Lastly, I knew I wanted to document this debugging effort, so I made some notes along the way. But, I feel like I can improve here. I’d like to get more rigorous in how I investigate issues. I have developed some lab guides I use for experimentation. I think it would be worth expanding on these a bit, with a template for debugging sessions. I’ve begun looking at processes that professionals in other domains (science and medicine, in particular) use to track such efforts. I plan to try some of those techniques and will build something based on what I find works for me. Much of the work I do is proprietary, so I can’t really write much publicly, but I do want to use this for personal learning efforts, and these lab notes will help me write up additional summaries like this blog post in the future.
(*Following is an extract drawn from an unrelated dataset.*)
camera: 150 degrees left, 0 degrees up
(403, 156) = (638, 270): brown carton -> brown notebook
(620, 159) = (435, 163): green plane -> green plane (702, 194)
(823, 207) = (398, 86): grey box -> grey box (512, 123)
Conclusion Link to heading
All in all, this turned out to be an “easy” fix, but the exploration was really fascinating. I tried to describe the approximate journey I took in figuring this out, but of course, there were little detours along the way, for instance, to find GDB commands to do exactly what I wanted. I mention this only because it’s not like I knew exactly the path from start to finish beforehand. Debugging is always a bit exploratory in nature. But I hope this has been an interesting story! I plan on documenting more of these in the future when I encounter them.